Nós todos, funcionários do Ministério da Educação e Cultura, o MEC, somos herdeiros do exemplo deixado pelo grupo de pessoas que o ministro Gustavo Capanema conseguiu reunir em torno de um projeto: auxiliares e colaborares do porte de Carlos Drummond de Andrade ou Mário de Andrade; de um Anísio Teixeira e um inventor de cinema brasileiro, Humberto Mauro que, como um Chaplin caboclo, era autor, produtor, diretor, montador de dezenas de filmes educativos, além de clássicos longas metragens, patrimônio cultural dos mais importantes.

Capanema reuniu desde um padre-inspetor do ensino médio chamado D. Helder Câmara a um maestro brilhante como Villa Lobos, que conseguia reger milhares de vozes para cantar o Brasil; jovens arquitetos como Oscar Niemeyer, Lucio Costa, a Jorge Moreira, a Carlos Leão, a Afonso Reidy e Hernani Vasconcelos; artistas como Bruno Giorgi, Roberto Burle Marx e Cândido Portinari, Celso Antônio, Adriana Janacópulus e Lipchitz, que construíram no Brasil, país periférico, um prédio dentro das mais modernas linhas arquitetônicas da vanguarda mundial, um marco da modernidade no Rio de Janeiro, em um tempo em que, como disse Lucio Costa, a Europa e o mundo estavam envolvidos em um conflito que destruía, com a guerra, milhares de vidas e importante patrimônio cultural da humanidade.

Também devemos nos lembrar de Rodrigo de Melo Franco de Andrade, que soube erguer solidamente, com pedra e cal, as robustas bases do Iphan, que vem prestando enorme serviço à nação há várias décadas; e de tantas outras pessoas, professores e diretores de escolas e de faculdades de todo o Brasil, ou simples funcionários, como eu próprio, que emprestam todo seu vigor, inteligência e anônima labuta; gente que dedicava e dedica, até a morte, todo amor que é capaz de sentir, para quê? Tudo isso por um patrimônio imaterial, a idéia de um Brasil possível, um Brasil melhor para todos.

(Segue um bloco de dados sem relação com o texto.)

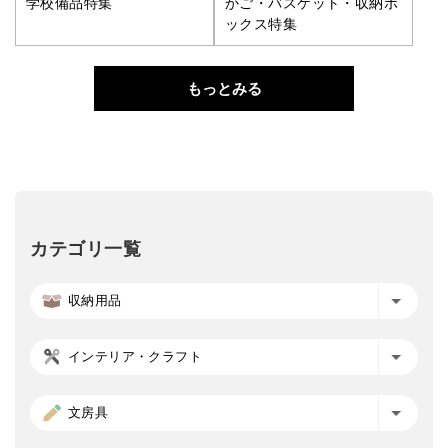
学校備品特集
かご・バスケット・収納ボ
ックス特集
もっとみる
カテゴリ一覧
収納用品
インテリア・クラフト
文房具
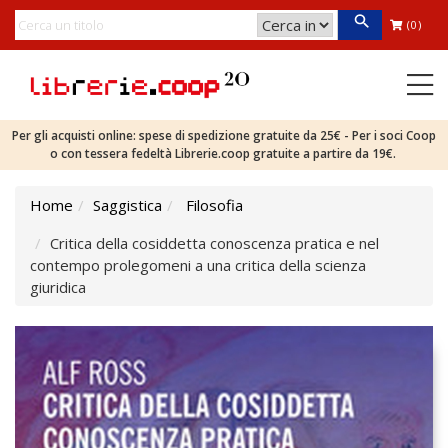
(0)
Per gli acquisti online: spese di spedizione gratuite da 25€ - Per i soci Coop
o con tessera fedeltà Librerie.coop gratuite a partire da 19€.
Home
Saggistica
Filosofia
Critica della cosiddetta conoscenza pratica e nel
contempo prolegomeni a una critica della scienza
giuridica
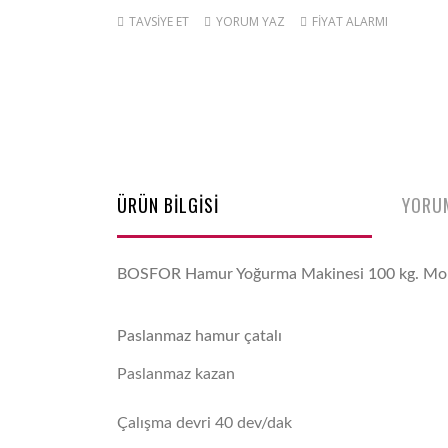
TAVSİYE ET
YORUM YAZ
FİYAT ALARMI
ÜRÜN BİLGİSİ
YORU
BOSFOR Hamur Yoğurma Makinesi 100 kg. Mono
Paslanmaz hamur çatalı
Paslanmaz kazan
Çalışma devri 40 dev/dak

Oscar Niemeyer considera o período Capanema tão ou mais importante do que a Semana de Arte Moderna em São Paulo, pelos efeitos duradouros que causou.

Recomendou a exposição A construção do Moderno, instalada no segundo andar do Palácio Capanema, como bem ilustrativa do que representa essa construção para o Brasil; e tem essa mesma indicação a exposição sobre a história do Ministério da Educação montada na sede do MEC, em Brasília.

Assim, na esteira do desenvolvimento do MEC surgiram, no início dos anos 1950, o CNPq (Conselho Nacional de Pesquisa), hoje vinculado ao Ministério de Ciência e Tecnologia, e a Campanha de Aperfeiçoamento de Pessoal do Ensino Superior, depois Capes (Coordenação de Aperfeiçoamento do Pessoal do Ensino Superior), hoje uma Fundação ainda vinculada ao Ministério da Educação; em 1953, com a autonomia dada à área da Saúde com a criação do novo Ministério, consolidou- se o Ministério da Educação e Cultura.